Date: 20010531
Docket: 98-1009-IT-G
BETWEEN:
ROSALINA VALLADOLID,
Appellant,
and
HER MAJESTY THE QUEEN,
Respondent.
Reasons for Judgment
Mogan J.
[1]
The Appellant has appealed from income tax assessments for her
1992 and 1994 taxation years. In each of those years, the
Appellant deducted in computing income losses which she suffered
from a property rental operation and a food operation. The
Minister of National Revenue disallowed the deduction of the
losses on the basis that the Appellant did not have a reasonable
expectation of profit. The principal issue in these appeals is
whether the Appellant is entitled to deduct her claimed losses in
1992 and 1994. The Appellant claimed a goods and services tax
("GST") credit in 1992 and 1994. She also claimed the
child tax benefit in 1992, 1994 and 1996. The GST credit and
child tax benefit depended in part on the Appellant's income.

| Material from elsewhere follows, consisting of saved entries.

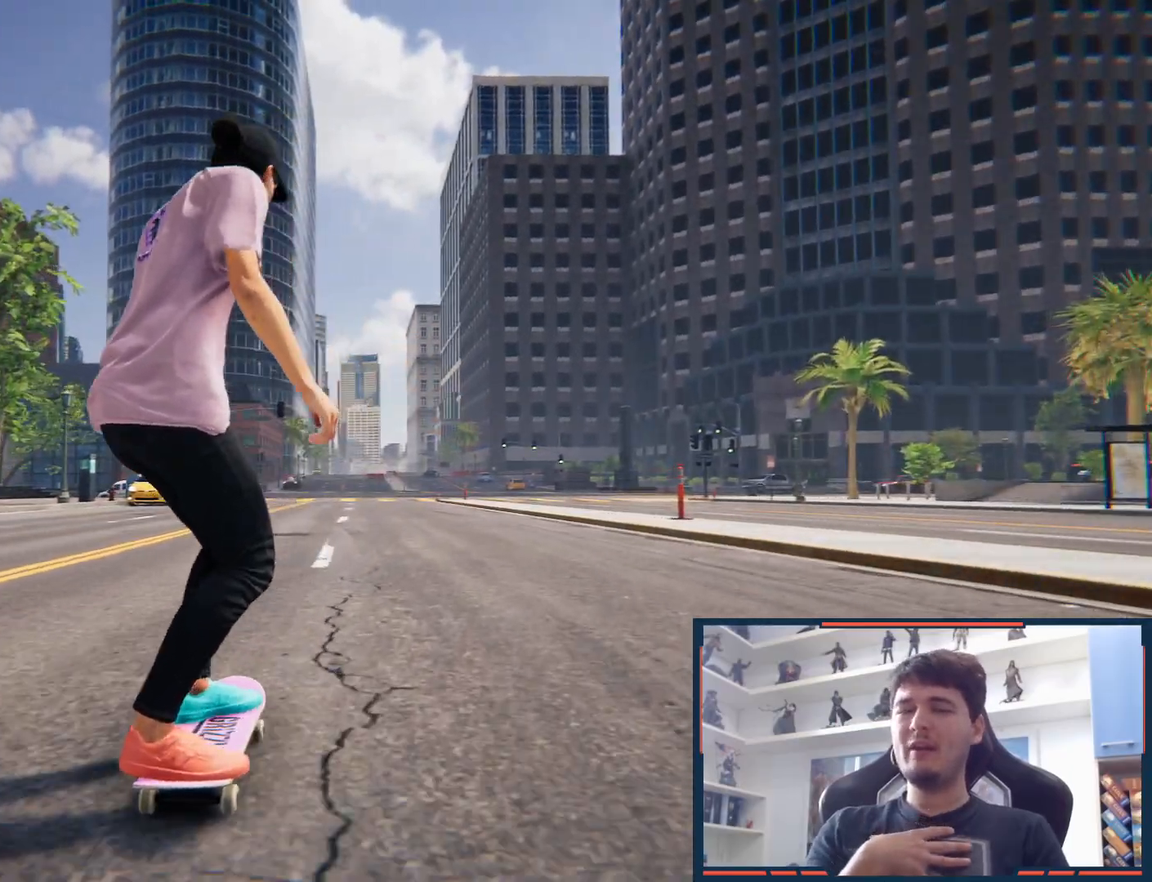
{"dt_ms": 500, "buttons": [], "left_stick": "center", "right_stick": "center", "button_events": []}
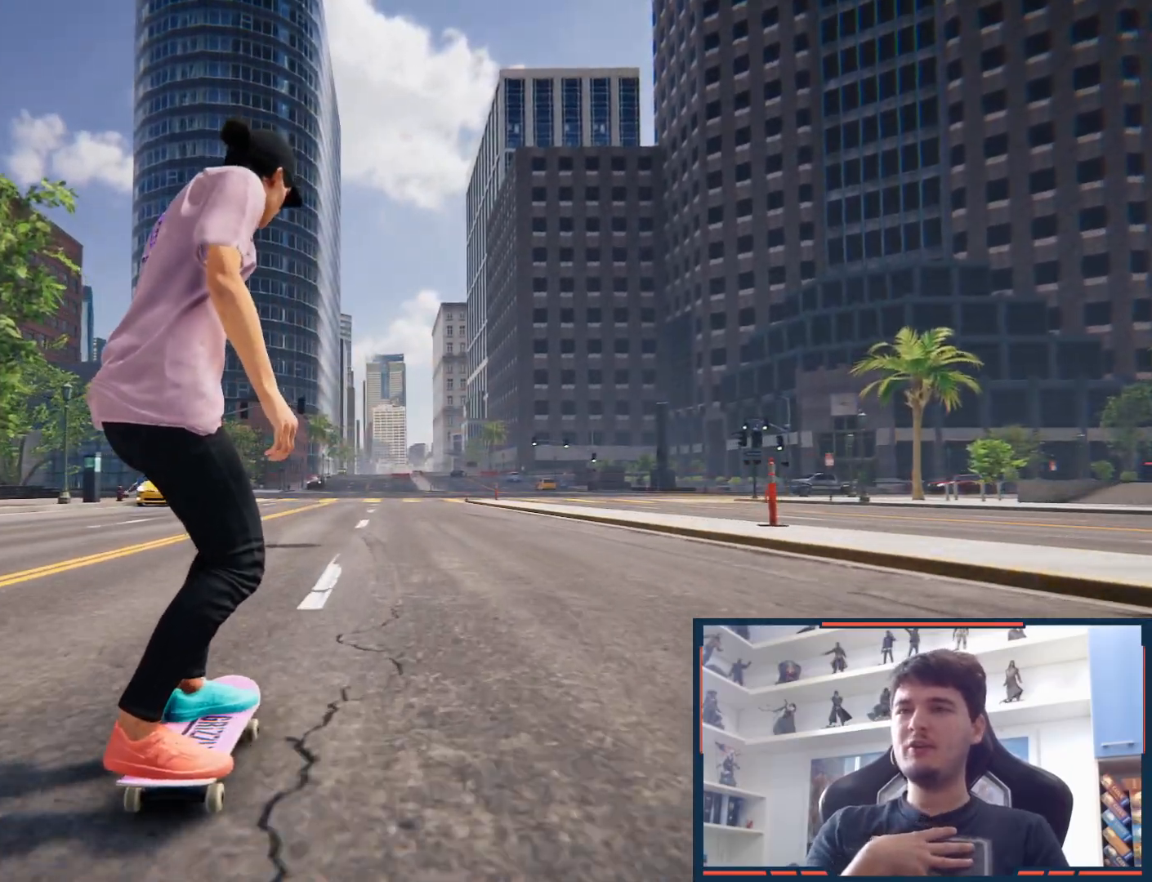
{"dt_ms": 500, "buttons": [], "left_stick": "center", "right_stick": "center", "button_events": []}
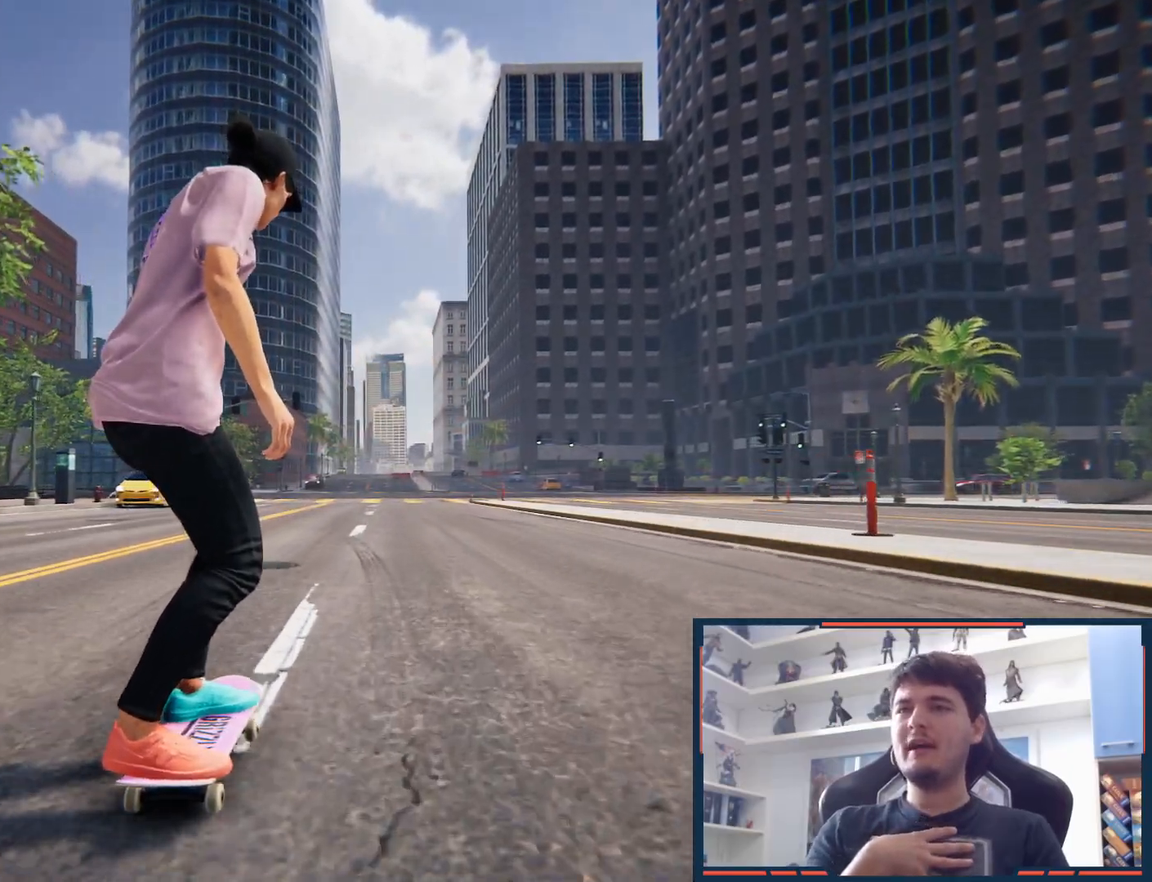
{"dt_ms": 500, "buttons": [], "left_stick": "center", "right_stick": "center", "button_events": []}
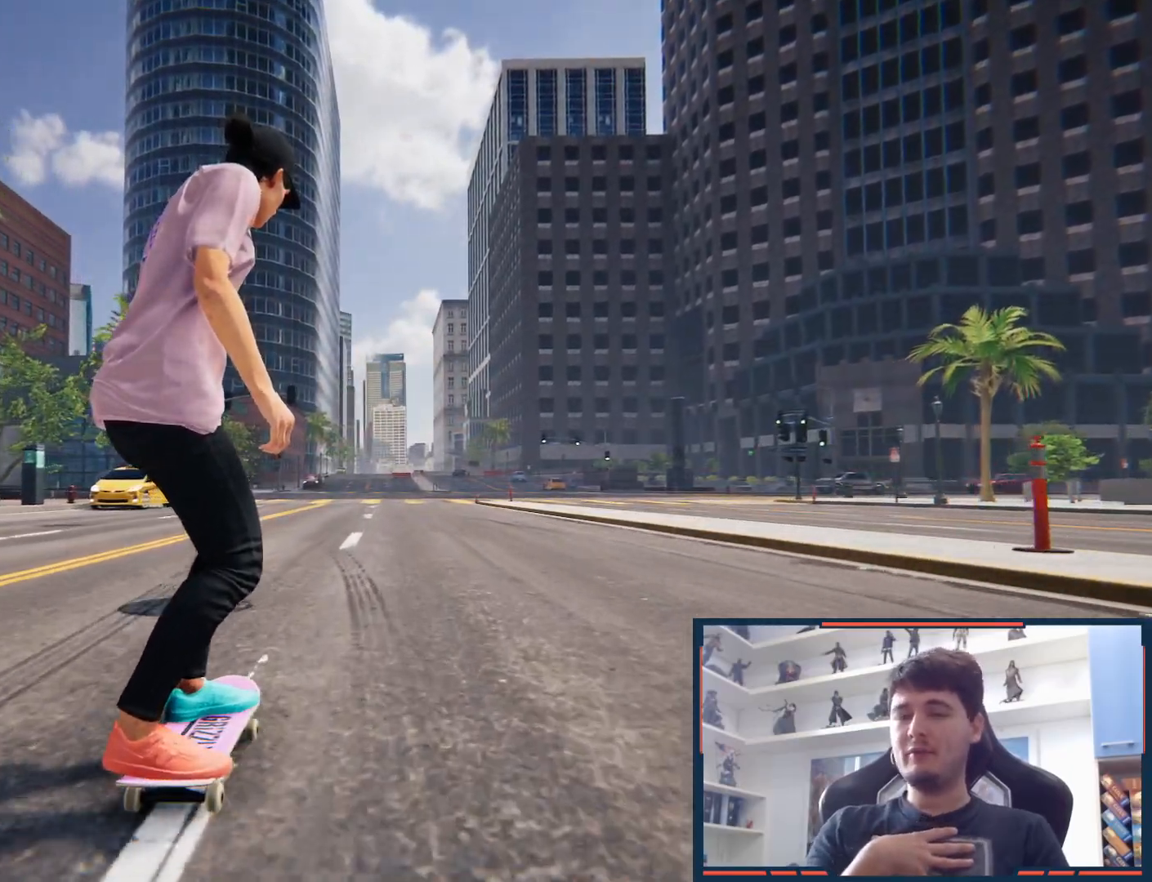
{"dt_ms": 500, "buttons": [], "left_stick": "center", "right_stick": "center", "button_events": []}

Accordingly, the Minister either reduced or disallowed entirely
the amounts claimed as GST credit or child tax benefit. The
secondary issues in these appeals is the amount of GST credit
which the Appellant may claim in 1992 and 1994 and the amount of
child tax benefit she may claim in 1992, 1994 and 1996.
[2]
The GST credit and the child tax benefit each depend in part on
the quantum of a particular taxpayer's income. The principal
issue in these appeals clearly affects the quantum of the
Appellant's income for 1992 and 1994 because of the
substantial losses which she deducted in each of those years. It
is my understanding from both counsel that, if the deductibility
of losses is finally determined, the Appellant's right to a
GST credit and child tax benefit (and the amounts of such credit
and benefit) will follow as a matter of course. Therefore, I will
address only the principal issue in these reasons for
judgment.
[3]
The Appellant was born in 1934 in the Philippines. She married
there and had seven children. Her husband died in 1964 when her
youngest child was only one year old. She received a university
degree in the Philippines and became a school teacher. She moved
to Canada in 1982 and brought all of her children with her even
though most of them were young adults. The Appellant took up
residence in the Toronto area and read local newspapers looking
for a teaching job. She soon found employment as a qualified
teacher. She later acquired a masters degree in language teaching
and a PhD in linguistics. At the hearing of these appeals, the
Appellant testified for more than three hours. She is
intelligent, enterprising and hard-working with a high level of
energy. The documents filed by the Appellant's counsel
demonstrate that she is a meticulous record keeper. I found her
to be a credible witness.
[4]
In the years 1992 through 1996, the Appellant reported good
employment income, above $50,000, from her job as a qualified
teacher. It is from this employment income that she sought to
deduct the losses from her various enterprises. Although only
1992 and 1994 are under appeal, I shall set out in the table
below the losses deducted by the Appellant in the five-year
period from 1992 to 1996 inclusive. In the column headed
"Activity" I have identified the source of the
respective losses. The words "Meals and Fresh Food"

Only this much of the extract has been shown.